#### [AVAILABLE DATA]
——
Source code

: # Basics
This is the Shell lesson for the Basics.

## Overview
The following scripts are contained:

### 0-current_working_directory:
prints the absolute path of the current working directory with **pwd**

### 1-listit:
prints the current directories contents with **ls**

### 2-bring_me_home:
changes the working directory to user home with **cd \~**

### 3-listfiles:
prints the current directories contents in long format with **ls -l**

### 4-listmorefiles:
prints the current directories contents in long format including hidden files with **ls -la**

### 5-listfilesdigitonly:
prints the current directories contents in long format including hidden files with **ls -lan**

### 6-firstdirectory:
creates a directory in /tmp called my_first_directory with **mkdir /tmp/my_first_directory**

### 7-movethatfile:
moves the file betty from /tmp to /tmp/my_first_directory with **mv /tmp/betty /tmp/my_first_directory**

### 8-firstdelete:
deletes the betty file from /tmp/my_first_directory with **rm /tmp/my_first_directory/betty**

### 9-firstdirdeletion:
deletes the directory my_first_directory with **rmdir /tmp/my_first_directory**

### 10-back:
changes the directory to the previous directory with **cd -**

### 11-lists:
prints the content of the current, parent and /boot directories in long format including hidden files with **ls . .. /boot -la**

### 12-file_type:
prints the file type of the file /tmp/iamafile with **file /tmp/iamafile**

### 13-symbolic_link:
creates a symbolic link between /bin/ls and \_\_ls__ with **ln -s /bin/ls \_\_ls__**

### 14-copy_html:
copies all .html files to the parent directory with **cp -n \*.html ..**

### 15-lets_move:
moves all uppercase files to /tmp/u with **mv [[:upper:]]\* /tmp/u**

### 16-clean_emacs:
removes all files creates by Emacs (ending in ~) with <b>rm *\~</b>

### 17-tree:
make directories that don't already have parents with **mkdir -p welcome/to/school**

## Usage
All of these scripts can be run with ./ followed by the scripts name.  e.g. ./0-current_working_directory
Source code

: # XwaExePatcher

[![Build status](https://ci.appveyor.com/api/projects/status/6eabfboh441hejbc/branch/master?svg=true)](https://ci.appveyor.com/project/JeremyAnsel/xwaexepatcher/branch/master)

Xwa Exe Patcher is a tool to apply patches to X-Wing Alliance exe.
——
#### [TASK]
Could you write out all the records again, swapping "long format" for "long listing format" everywhere and leaving everything else as it is?

#### [REPLY TO THE TASK]
Source code

: # Basics
This is the Shell lesson for the Basics.

## Overview
The following scripts are contained:

### 0-current_working_directory:
prints the absolute path of the current working directory with **pwd**

### 1-listit:
prints the current directories contents with **ls**

### 2-bring_me_home:
changes the working directory to user home with **cd \~**

### 3-listfiles:
prints the current directories contents in long listing format with **ls -l**

### 4-listmorefiles:
prints the current directories contents in long listing format including hidden files with **ls -la**

### 5-listfilesdigitonly:
prints the current directories contents in long listing format including hidden files with **ls -lan**

### 6-firstdirectory:
creates a directory in /tmp called my_first_directory with **mkdir /tmp/my_first_directory**

### 7-movethatfile:
moves the file betty from /tmp to /tmp/my_first_directory with **mv /tmp/betty /tmp/my_first_directory**

### 8-firstdelete:
deletes the betty file from /tmp/my_first_directory with **rm /tmp/my_first_directory/betty**

### 9-firstdirdeletion:
deletes the directory my_first_directory with **rmdir /tmp/my_first_directory**

### 10-back:
changes the directory to the previous directory with **cd -**

### 11-lists:
prints the content of the current, parent and /boot directories in long listing format including hidden files with **ls . .. /boot -la**

### 12-file_type:
prints the file type of the file /tmp/iamafile with **file /tmp/iamafile**

### 13-symbolic_link:
creates a symbolic link between /bin/ls and \_\_ls__ with **ln -s /bin/ls \_\_ls__**

### 14-copy_html:
copies all .html files to the parent directory with **cp -n \*.html ..**

### 15-lets_move:
moves all uppercase files to /tmp/u with **mv [[:upper:]]\* /tmp/u**

### 16-clean_emacs:
removes all files creates by Emacs (ending in ~) with <b>rm *\~</b>

### 17-tree:
make directories that don't already have parents with **mkdir -p welcome/to/school**

## Usage
All of these scripts can be run with ./ followed by the scripts name.  e.g. ./0-current_working_directory
Source code

: # XwaExePatcher

[![Build status](https://ci.appveyor.com/api/projects/status/6eabfboh441hejbc/branch/master?svg=true)](https://ci.appveyor.com/project/JeremyAnsel/xwaexepatcher/branch/master)

Xwa Exe Patcher is a tool to apply patches to X-Wing Alliance exe.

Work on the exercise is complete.